When should parents consult doctors?
Dr Narayankar said that it was important that parents did not ignore these symptoms and immediately contacted doctors. Testing of a single complete blood count can lead to diagnosis of leukemia, which can help in expedited action.
“Investigations in such cases include conducting blood tests, CT-Scan or MRI imaging and biopsy, which means tissue diagnosis,” Dr Narayankar said.
He also stated that usually 70-990% of the childhood cancers are completely curable, because children respond to treatments much better than adults do. Usually, chemotherapy, radiation therapy and surgery are used for treatment, but in some high-risk cases, bone marrow transplant may be required.
Increased hardships in India
While 70-90% cases of childhood cancers are completely curable, only about 20,000 out of 50,000 cases get access to treatment in India, indicating a huge gap in the healthcare system to effectively tackle this issue. As long as the medical treatment of cancer is supported by proper nourishment and an infection-free living environment, the cancer among children can be cured, but the lack of such care is an issue among people coming from smaller towns to bigger cities like Delhi and Mumbai for treatment.
Since cancer treatments can last up to two years, people coming from rural India often have to resort to means like living on footpaths or other unsafe accommodations due to lack of other hygienic facilities. Nor can they ensure proper nutritious food in such situations. Due to this, ailing children catch secondary illnesses, which form the cause for the majority of deaths in such cases.
While this is a major issue due to the glaring difference between rural and urban healthcare facilities and the major pay gap in the country, several organisations make efforts to tackle this problem.
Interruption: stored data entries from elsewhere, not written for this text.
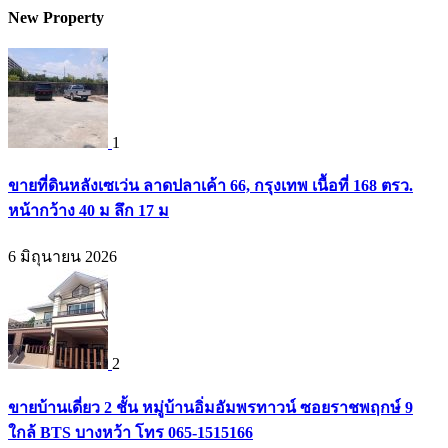
New Property
1
ขายที่ดินหลังเซเว่น ลาดปลาเค้า 66, กรุงเทพ เนื้อที่ 168 ตรว.
หน้ากว้าง 40 ม ลึก 17 ม
6 มิถุนายน 2026
2
ขายบ้านเดี่ยว 2 ชั้น หมู่บ้านอิ่มอัมพรทาวน์ ซอยราชพฤกษ์ 9
ใกล้ BTS บางหว้า โทร 065-1515166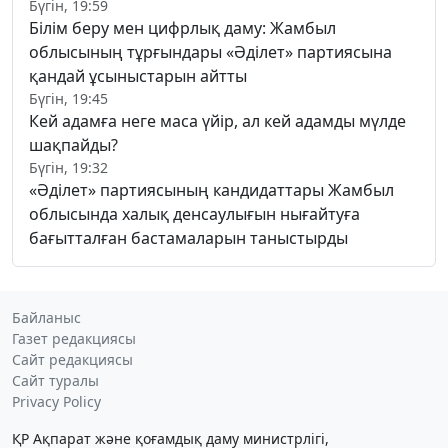
Бүгін, 19:59
Білім беру мен цифрлық даму: Жамбыл
облысының тұрғындары «Әділет» партиясына
қандай ұсыныстарын айтты
Бүгін, 19:45
Кей адамға неге маса үйір, ал кей адамды мүлде
шақпайды?
Бүгін, 19:32
«Әділет» партиясының кандидаттары Жамбыл
облысында халық денсаулығын нығайтуға
бағытталған бастамаларын таныстырды
Байланыс
Газет редакциясы
Сайт редакциясы
Сайт туралы
Privacy Policy
ҚР Ақпарат және қоғамдық даму министрлігі,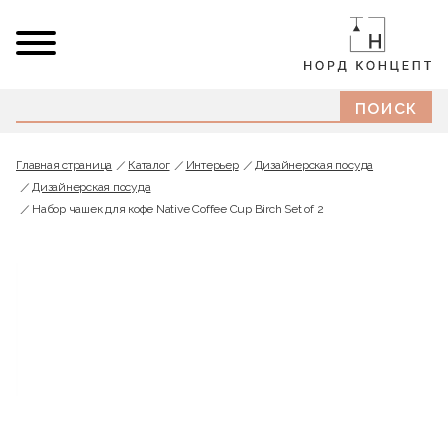
Главная страница
Каталог
Интерьер
Дизайнерская посуда
Дизайнерская посуда
Набор чашек для кофе Native Coffee Cup Birch Set of 2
One such organization is St Judes India, which is operating in nine cities in the country presently.
Talking to Financial Express Online about their work, St Judes India CEO Anil Nair said, “We create a homely environment for families whose children are battling cancer and are going through a tough phase in their lives. We work closely with a number of hospitals in major cities to ensure we are able to provide the best care and support required by a child to beat the illness.”
While cancer among children is a major issue, it is not an unsolvable one. There is an immediate need for creation of more hygienic facilities in urban areas where families coming from rural areas can find temporary shelter while their children fight the battle with cancer, and in the long run, creation of better healthcare infrastructure in rural areas is needed.